*Task brief*
For the records below, give the number of lines in which "moveTo" appears, and add nothing else.

═════ Data records ═════

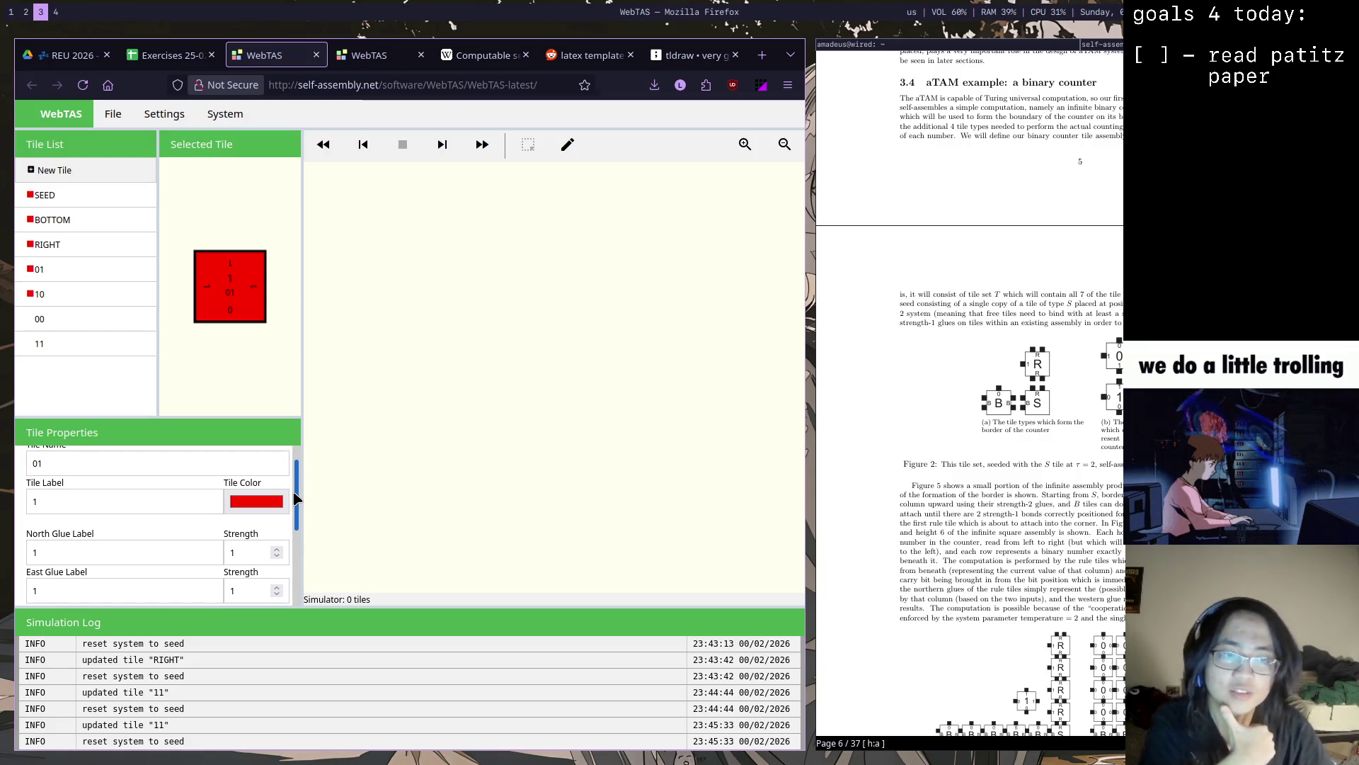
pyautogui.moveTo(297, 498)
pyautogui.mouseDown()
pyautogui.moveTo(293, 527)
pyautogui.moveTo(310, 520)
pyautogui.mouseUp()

═════

*Solution to this exercise*
3